As I thought of this honor, I was also reminded of how political conservatives have appropriated the name, image, and selected texts of the late Dr. King to further their right-wing, white supremacist agenda. A prime example, of course, is the anti-affirmative-action initiatives that have been placed on the ballot in California and other places, actions that would've sickened the heart of King if he was among the living.
It is the nature of the state to co-opt movements to further their own interests. That's the nature of capitalism, isn't it?

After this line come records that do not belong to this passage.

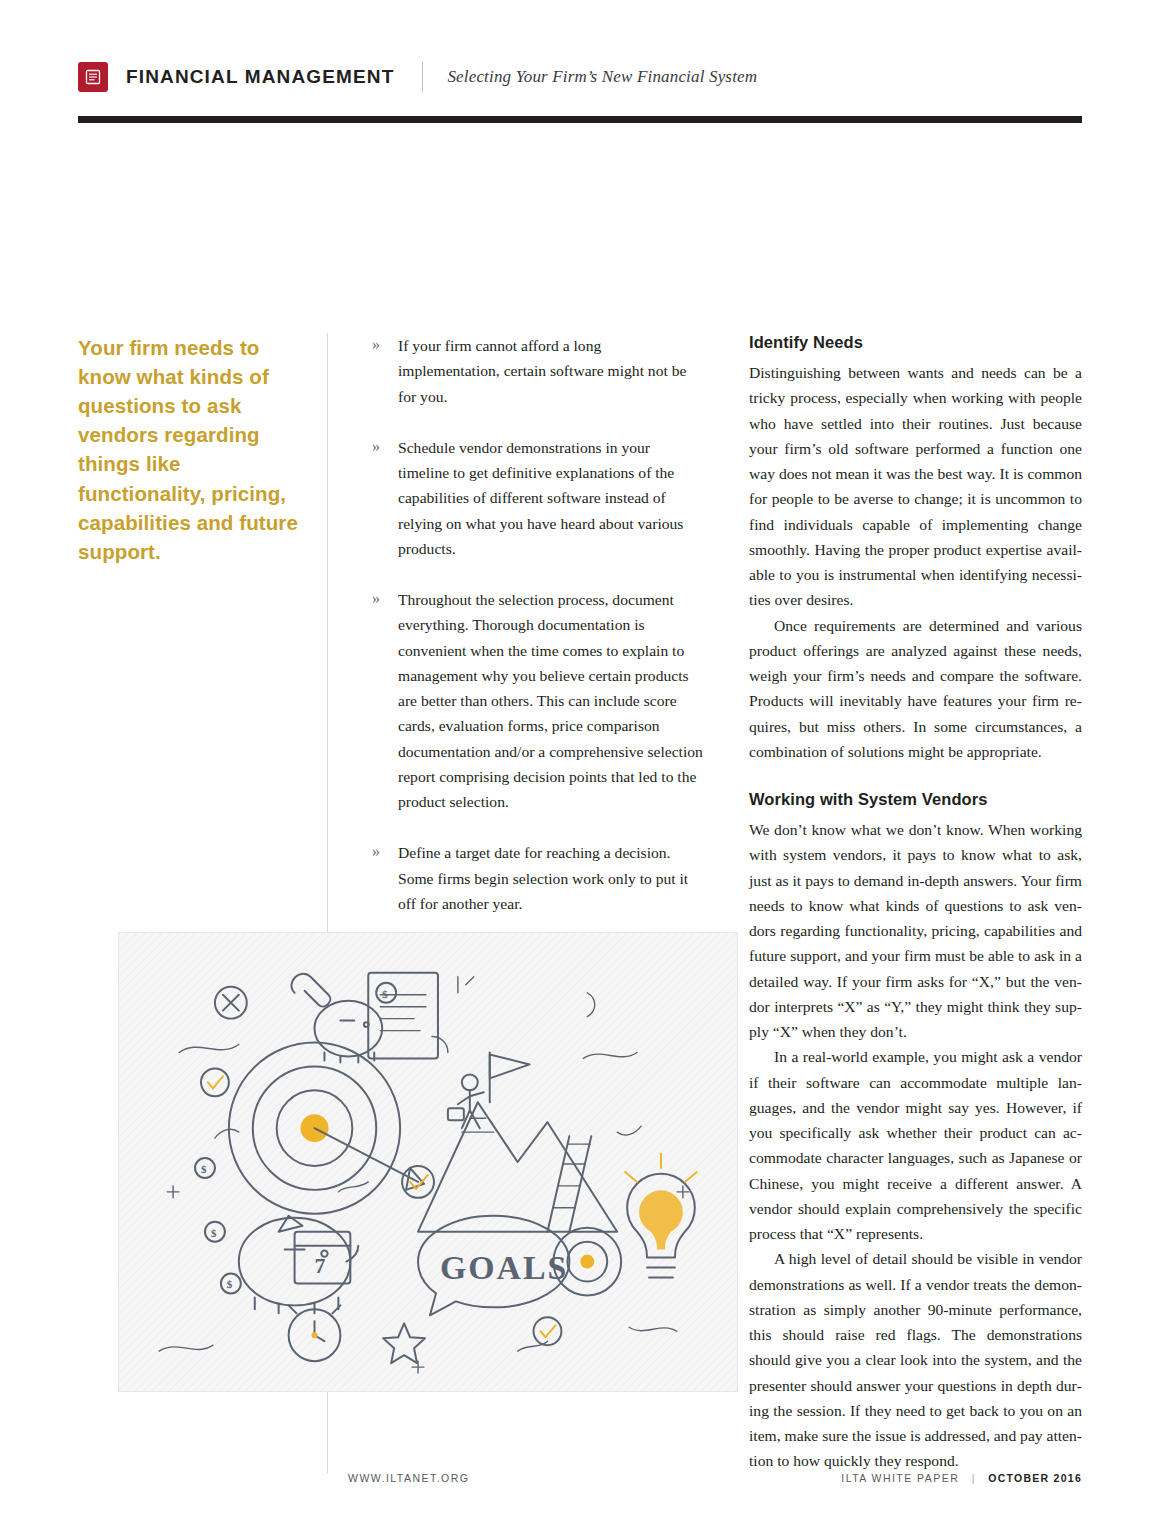Financial Management Selecting Your Firm’s New Financial System
Your firm needs to know what kinds of questions to ask vendors regarding things like functionality, pricing, capabilities and future support.
If your firm cannot afford a long implementation, certain software might not be for you.
Schedule vendor demonstrations in your timeline to get definitive explanations of the capabilities of different software instead of relying on what you have heard about various products.
Throughout the selection process, document everything. Thorough documentation is convenient when the time comes to explain to management why you believe certain products are better than others. This can include score cards, evaluation forms, price comparison documentation and/or a comprehensive selection report comprising decision points that led to the product selection.
Define a target date for reaching a decision. Some firms begin selection work only to put it off for another year.
Identify Needs
Distinguishing between wants and needs can be a tricky process, especially when working with people who have settled into their routines. Just because your firm’s old software performed a function one way does not mean it was the best way. It is common for people to be averse to change; it is uncommon to find individuals capable of implementing change smoothly. Having the proper product expertise available to you is instrumental when identifying necessities over desires.
Once requirements are determined and various product offerings are analyzed against these needs, weigh your firm’s needs and compare the software. Products will inevitably have features your firm requires, but miss others. In some circumstances, a combination of solutions might be appropriate.
Working with System Vendors
We don’t know what we don’t know. When working with system vendors, it pays to know what to ask, just as it pays to demand in-depth answers. Your firm needs to know what kinds of questions to ask vendors regarding functionality, pricing, capabilities and future support, and your firm must be able to ask in a detailed way. If your firm asks for “X,” but the vendor interprets “X” as “Y,” they might think they supply “X” when they don’t.
In a real-world example, you might ask a vendor if their software can accommodate multiple languages, and the vendor might say yes. However, if you specifically ask whether their product can accommodate character languages, such as Japanese or Chinese, you might receive a different answer. A vendor should explain comprehensively the specific process that “X” represents.
A high level of detail should be visible in vendor demonstrations as well. If a vendor treats the demonstration as simply another 90-minute performance, this should raise red flags. The demonstrations should give you a clear look into the system, and the presenter should answer your questions in depth during the session. If they need to get back to you on an item, make sure the issue is addressed, and pay attention to how quickly they respond.
$ $ $ $ 7 GOALS
WWW.ILTANET.ORG ILTA WHITE PAPER | OCTOBER 2016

A deep reading of King, however, shows, not so much Christian Martyr as Social Reformer - someone deeply concerned about economic and social justice, as well as American militarism. Consider this: When Dr. King was cruelly martyred, was he assassinated while working for the church, or while working for a decent wage and dignity for striking garbage workers in Memphis?
It's easy for us, the living, to forge Dr. King into an icon; it's safe. It's much harder to do the work that Dr. King would be doing today. How would he look at a president like Clinton's dark, pragmatic embrace of the death penalty? What would he say about two million people in prison? How would he address homelessness in the richest nation on earth? What would be his response to injustice in the so-called halls of justice?
I hazard a prediction that, health permitting, the good Rev. Dr. would be passionately protesting these, and other, injustices -- just as we should do!